I approach almost all issues in coaching from a person-athlete-player perspective. This issue is no different. The right time to make a change to help a pitcher is when you have established a relationship with the person so they are willing to listen to you and trust what you have to say. They must have a teachable spirit - they must be open to making a change and to working hard to effectuate it. The must have a growth mindset, i.e., an understanding that while growth is possible, not all improvement is in a straight line and that failure is a natural and essential part of growth.
Most knowledgeable coaches now agree that there are many different styles and deliveries that can be successful in pitching. I think the step most often overlooked in determining whether a pitcher needs to make a mechanical change is an assessment of the pitcher’s athleticism. Does the pitcher’s delivery look fluid and easy with their lower and upper body sequentially in sync? If so, and if he can throw strikes, I would be very hesitant to make a mechanical change.
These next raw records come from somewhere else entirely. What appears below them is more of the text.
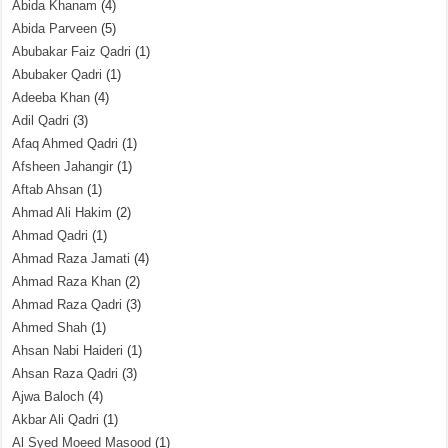
Abida Khanam
(4)
Abida Parveen
(5)
Abubakar Faiz Qadri
(1)
Abubaker Qadri
(1)
Adeeba Khan
(4)
Adil Qadri
(3)
Afaq Ahmed Qadri
(1)
Afsheen Jahangir
(1)
Aftab Ahsan
(1)
Ahmad Ali Hakim
(2)
Ahmad Qadri
(1)
Ahmad Raza Jamati
(4)
Ahmad Raza Khan
(2)
Ahmad Raza Qadri
(3)
Ahmed Shah
(1)
Ahsan Nabi Haideri
(1)
Ahsan Raza Qadri
(3)
Ajwa Baloch
(4)
Akbar Ali Qadri
(1)
Al Syed Moeed Masood
(1)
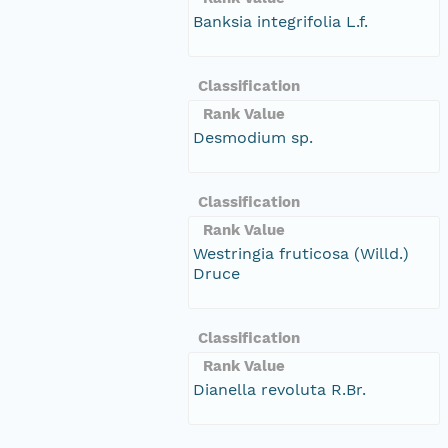
Banksia integrifolia L.f.
Classification
Rank Value
Desmodium sp.
Classification
Rank Value
Westringia fruticosa (Willd.)
Druce
Classification
Rank Value
Dianella revoluta R.Br.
If not, the solutions to the issues are probably best addressed off the mound to improve the athlete’s mobility, flexibility, stability and their ability to apply and effectuate force efficiently and quickly.
It is only after establishing the foundation of earning the trust of the person and properly assessing and training the athlete can you consider making a change to the player-pitcher. When considering whether to make a change to the pitcher, one of the most important issues is time. What time of year would you make the change and how much time does the pitcher have to accomplish it? As with any athlete, confidence is paramount. A very young pitcher may be best left alone so they can just continue success and gain more confidence in their ability. An older pitcher may need changes, but making significant ones during the season could not only lead to bad results, but to an injury too. It might be best to work on the mental and emotional aspects of pitching during that time and just have the pitcher continue “pitching to his strengths”.
When evaluating a pitcher’s stuff, I think one important tool that coaches often overlook is standing in against the pitcher. Good coaches know that a pitcher’s motion and delivery needs to be analyzed, by the naked eye or by technology, from every possible angle, but how many actually stand in to see what a hitter sees in real time? Hitters say it all the time, “90 mph on the gun looks like 95 mph out of his hand.” Be sure you and your best hitters stand in from both sides of the plate before making a mechanical change to a pitcher.